**Dataset entries:**
____

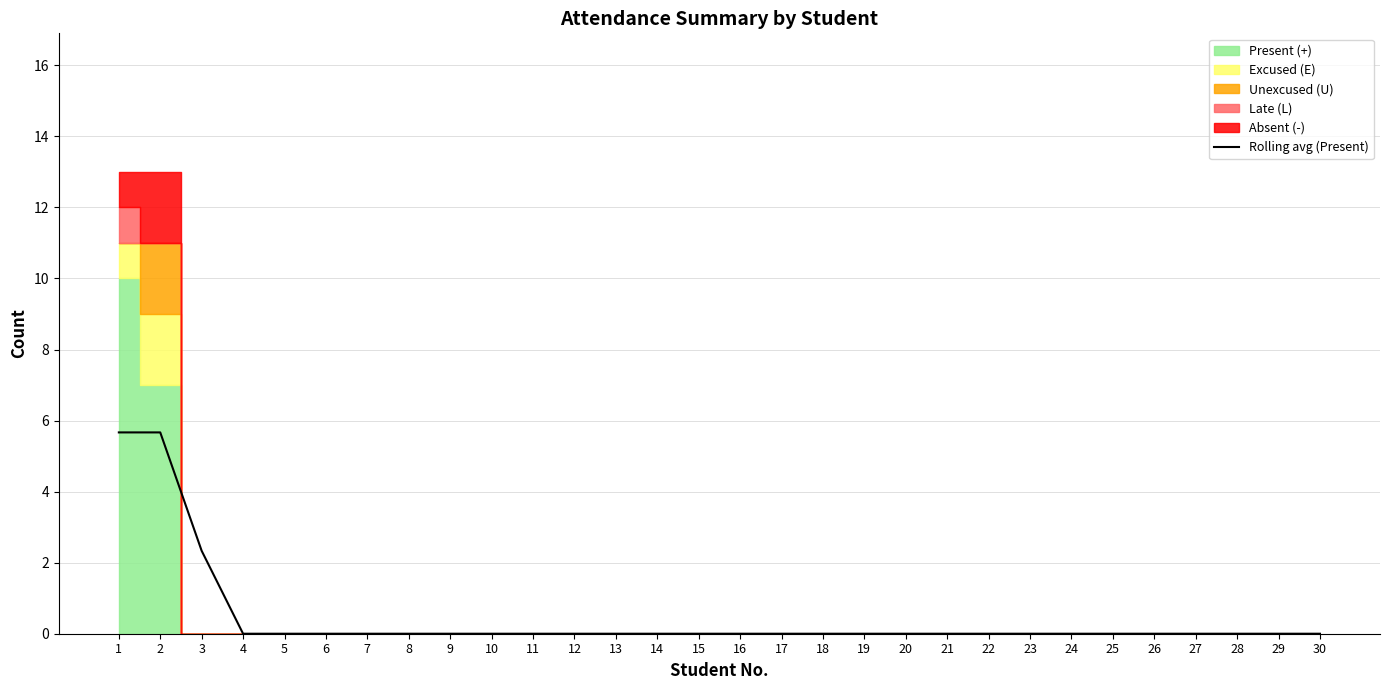

Is this an area chart (filled region under the line)?

No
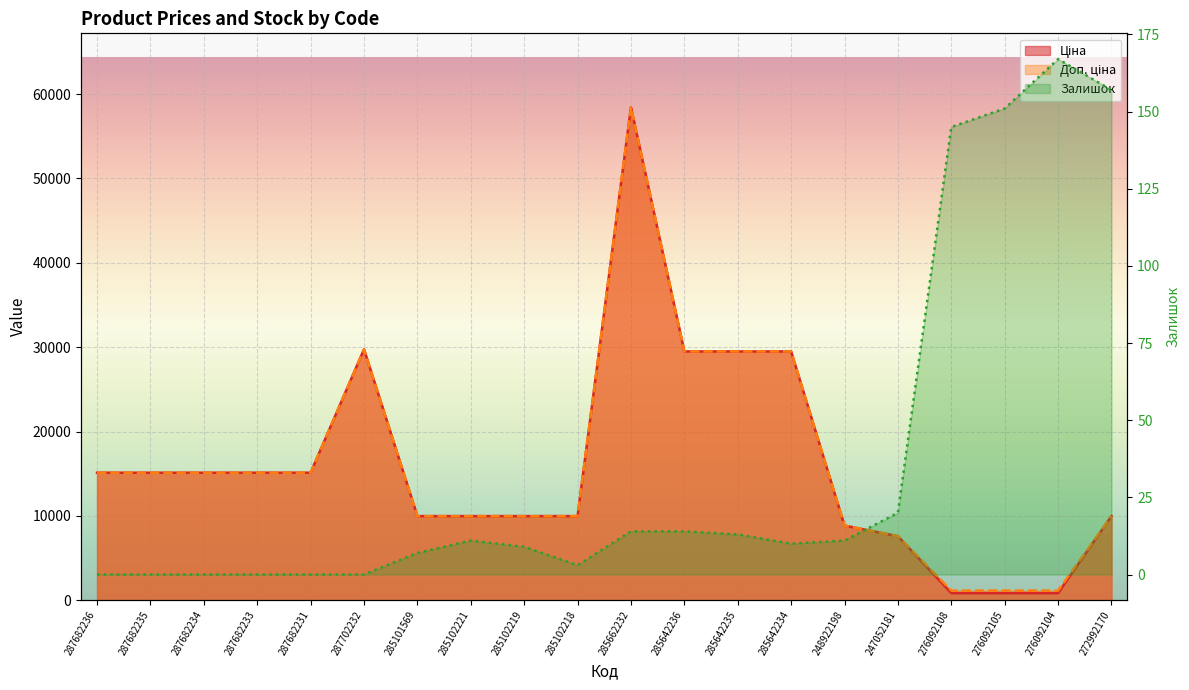

Between 285642234 and 248922198, which series saw the biggest shift?

Ціна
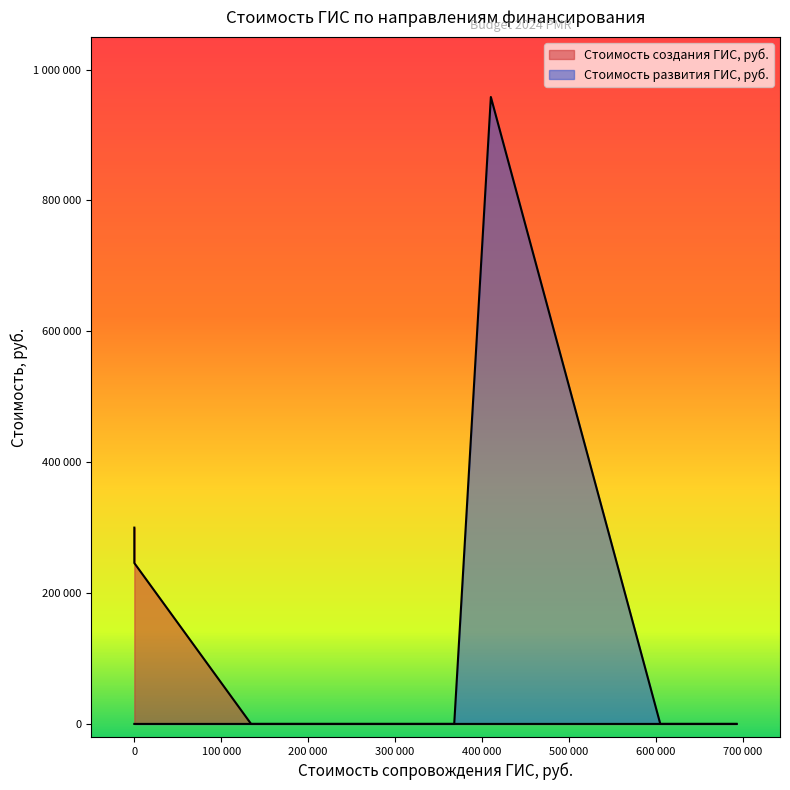

Is the value of Стоимость развития ГИС, руб. at 13 greater than the value of Стоимость создания ГИС, руб. at 9?

No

____

**Required action:** Copy out every line of the data above word for word, leaving out the pictures.

**Reply to the exercise:**
Is this an area chart (filled region under the line)?

No

Between 285642234 and 248922198, which series saw the biggest shift?

Ціна

Is the value of Стоимость развития ГИС, руб. at 13 greater than the value of Стоимость создания ГИС, руб. at 9?

No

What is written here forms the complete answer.